Work to complete:
Please copy every line of text from the records below without changing anything, and leave the pictures out of your answer.

- Opening Delimiter -

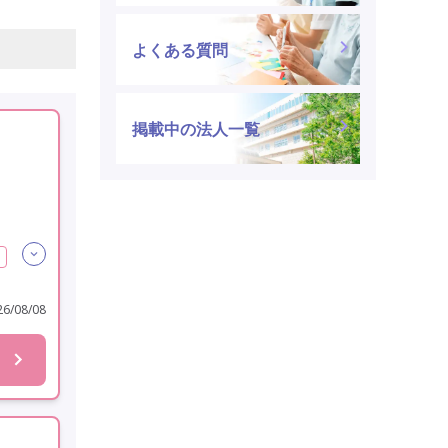
よくある質問
掲載中の法人一覧
6/08/08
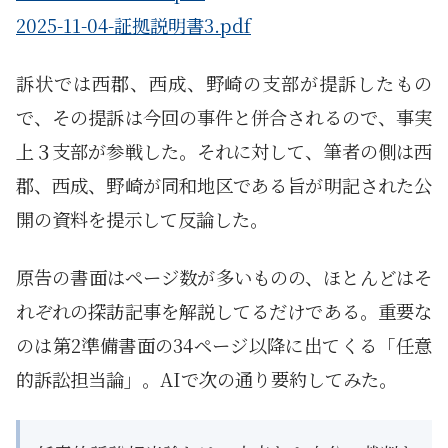
2025-11-04-証拠説明書3.pdf
訴状では西郡、西成、野崎の支部が提訴したもの
で、その提訴は今回の事件と併合されるので、事実
上３支部が参戦した。それに対して、筆者の側は西
郡、西成、野崎が同和地区である旨が明記された公
開の資料を提示して反論した。
原告の書面はページ数が多いものの、ほとんどはそ
れぞれの探訪記事を解説してるだけである。重要な
のは第2準備書面の34ページ以降に出てくる「任意
的訴訟担当論」。AIで次の通り要約してみた。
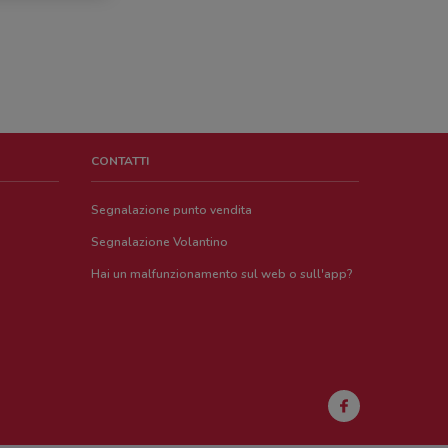
CONTATTI
Segnalazione punto vendita
Segnalazione Volantino
Hai un malfunzionamento sul web o sull'app?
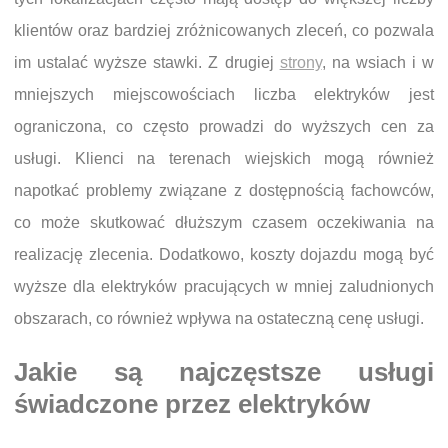
klientów oraz bardziej zróżnicowanych zleceń, co pozwala
im ustalać wyższe stawki. Z drugiej
strony
, na wsiach i w
mniejszych miejscowościach liczba elektryków jest
ograniczona, co często prowadzi do wyższych cen za
usługi. Klienci na terenach wiejskich mogą również
napotkać problemy związane z dostępnością fachowców,
co może skutkować dłuższym czasem oczekiwania na
realizację zlecenia. Dodatkowo, koszty dojazdu mogą być
wyższe dla elektryków pracujących w mniej zaludnionych
obszarach, co również wpływa na ostateczną cenę usługi.
Jakie są najczęstsze usługi
świadczone przez elektryków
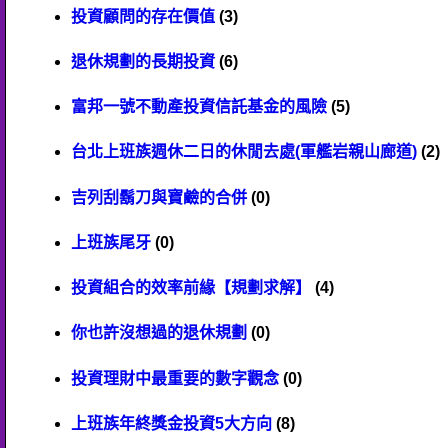
投資顧問的存在價值
(3)
退休規劃的長期投資
(6)
富邦一號不動產投資信託基金的風險
(5)
台北上班族週休二日的休閒去處(軍艦岩親山廊道)
(2)
吉列刮鬍刀與寶鹼的合併
(0)
上班族尾牙
(0)
投資組合的效率前緣【規劃求解】
(4)
你也許沒想過的退休規劃
(0)
投資理財中最重要的數字觀念
(0)
上班族年終獎金投資5大方向
(8)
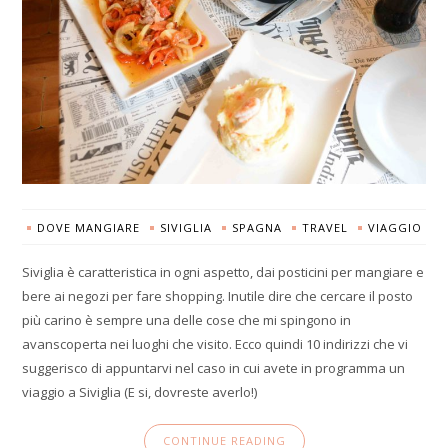
DOVE MANGIARE
SIVIGLIA
SPAGNA
TRAVEL
VIAGGIO
Siviglia è caratteristica in ogni aspetto, dai posticini per mangiare e
bere ai negozi per fare shopping. Inutile dire che cercare il posto
più carino è sempre una delle cose che mi spingono in
avanscoperta nei luoghi che visito. Ecco quindi 10 indirizzi che vi
suggerisco di appuntarvi nel caso in cui avete in programma un
viaggio a Siviglia (E si, dovreste averlo!)
CONTINUE READING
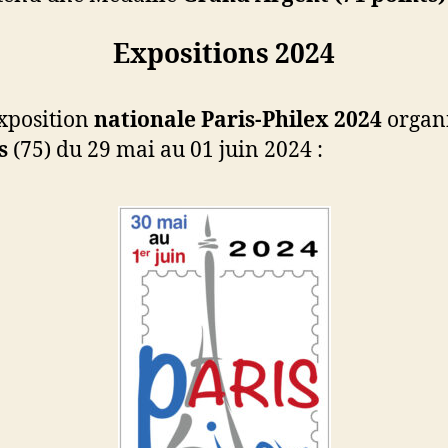
Expositions 2024
exposition
nationale
Paris-Philex 2024
organi
s
(75) du 29 mai au 01 juin 2024 :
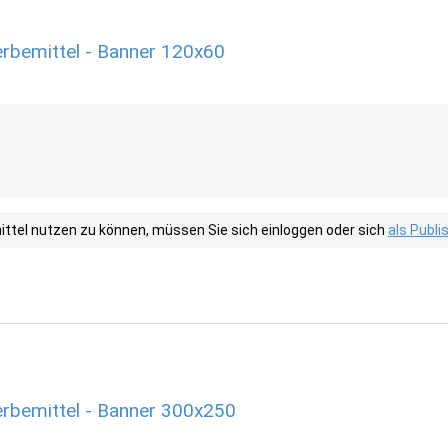
rbemittel - Banner 120x60
tel nutzen zu können, müssen Sie sich einloggen oder sich
als Publ
rbemittel - Banner 300x250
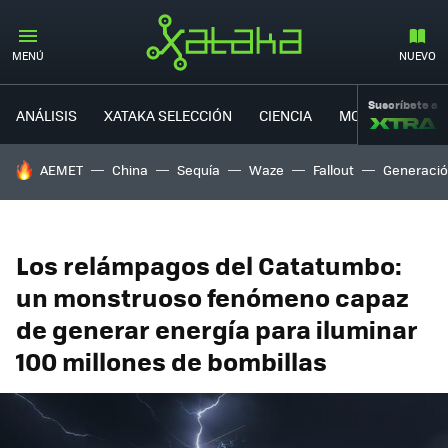
MENÚ
NUEVO
Suscríbete a
ANÁLISIS
XATAKA SELECCIÓN
CIENCIA
MOVILIDAD
HOY SE HABLA DE
AEMET
China
Sequía
Waze
Fallout
Generació
Los relámpagos del Catatumbo:
un monstruoso fenómeno capaz
de generar energía para iluminar
100 millones de bombillas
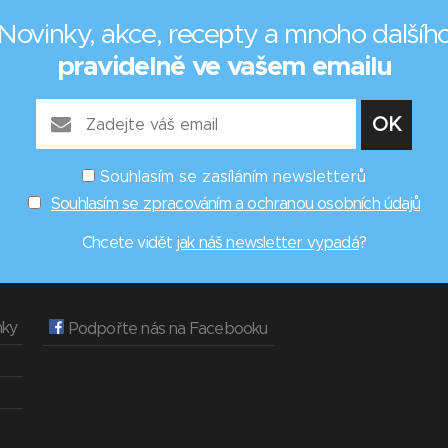
Novinky, akce, recepty a mnoho dalšíh
pravidelně ve vašem emailu
Souhlasím se zasíláním newsletterů
Souhlasím se zpracováním a ochranou osobních údajů
Chcete vidět
jak náš newsletter vypadá
?
nky
Podpořte nás na Facebooku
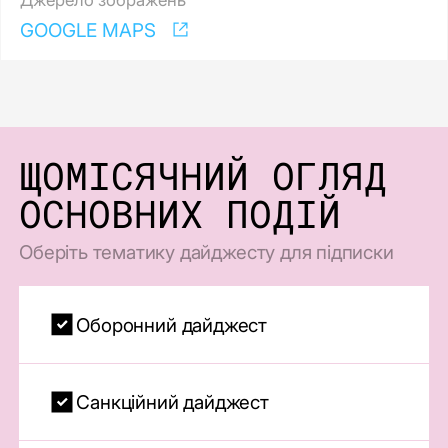
GOOGLE MAPS
ЩОМІСЯЧНИЙ ОГЛЯД
ОСНОВНИХ ПОДІЙ
Оберіть тематику дайджесту для підписки
Оборонний дайджест
Санкційний дайджест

- Closing Delimiter -

Solved exercise:
よくある質問
掲載中の法人一覧
6/08/08
2025-11-04-証拠説明書3.pdf
訴状では西郡、西成、野崎の支部が提訴したもの
で、その提訴は今回の事件と併合されるので、事実
上３支部が参戦した。それに対して、筆者の側は西
郡、西成、野崎が同和地区である旨が明記された公
開の資料を提示して反論した。
原告の書面はページ数が多いものの、ほとんどはそ
れぞれの探訪記事を解説してるだけである。重要な
のは第2準備書面の34ページ以降に出てくる「任意
的訴訟担当論」。AIで次の通り要約してみた。
CONTATTI
Segnalazione punto vendita
Segnalazione Volantino
Hai un malfunzionamento sul web o sull'app?
klientów oraz bardziej zróżnicowanych zleceń, co pozwala
im ustalać wyższe stawki. Z drugiej
strony
, na wsiach i w
mniejszych miejscowościach liczba elektryków jest
ograniczona, co często prowadzi do wyższych cen za
usługi. Klienci na terenach wiejskich mogą również
napotkać problemy związane z dostępnością fachowców,
co może skutkować dłuższym czasem oczekiwania na
realizację zlecenia. Dodatkowo, koszty dojazdu mogą być
wyższe dla elektryków pracujących w mniej zaludnionych
obszarach, co również wpływa na ostateczną cenę usługi.
Jakie są najczęstsze usługi
świadczone przez elektryków
投資顧問的存在價值
(3)
退休規劃的長期投資
(6)
富邦一號不動產投資信託基金的風險
(5)
台北上班族週休二日的休閒去處(軍艦岩親山廊道)
(2)
吉列刮鬍刀與寶鹼的合併
(0)
上班族尾牙
(0)
投資組合的效率前緣【規劃求解】
(4)
你也許沒想過的退休規劃
(0)
投資理財中最重要的數字觀念
(0)
上班族年終獎金投資5大方向
(8)
DOVE MANGIARE
SIVIGLIA
SPAGNA
TRAVEL
VIAGGIO
Siviglia è caratteristica in ogni aspetto, dai posticini per mangiare e
bere ai negozi per fare shopping. Inutile dire che cercare il posto
più carino è sempre una delle cose che mi spingono in
avanscoperta nei luoghi che visito. Ecco quindi 10 indirizzi che vi
suggerisco di appuntarvi nel caso in cui avete in programma un
viaggio a Siviglia (E si, dovreste averlo!)
CONTINUE READING
Expositions 2024
exposition
nationale
Paris-Philex 2024
organi
s
(75) du 29 mai au 01 juin 2024 :
rbemittel - Banner 120x60
tel nutzen zu können, müssen Sie sich einloggen oder sich
als Publ
rbemittel - Banner 300x250
MENÚ
NUEVO
Suscríbete a
ANÁLISIS
XATAKA SELECCIÓN
CIENCIA
MOVILIDAD
HOY SE HABLA DE
AEMET
China
Sequía
Waze
Fallout
Generació
Los relámpagos del Catatumbo:
un monstruoso fenómeno capaz
de generar energía para iluminar
100 millones de bombillas
Novinky, akce, recepty a mnoho dalšíh
pravidelně ve vašem emailu
Souhlasím se zasíláním newsletterů
Souhlasím se zpracováním a ochranou osobních údajů
Chcete vidět
jak náš newsletter vypadá
?
nky
Podpořte nás na Facebooku
GOOGLE MAPS
ЩОМІСЯЧНИЙ ОГЛЯД
ОСНОВНИХ ПОДІЙ
Оберіть тематику дайджесту для підписки
Оборонний дайджест
Санкційний дайджест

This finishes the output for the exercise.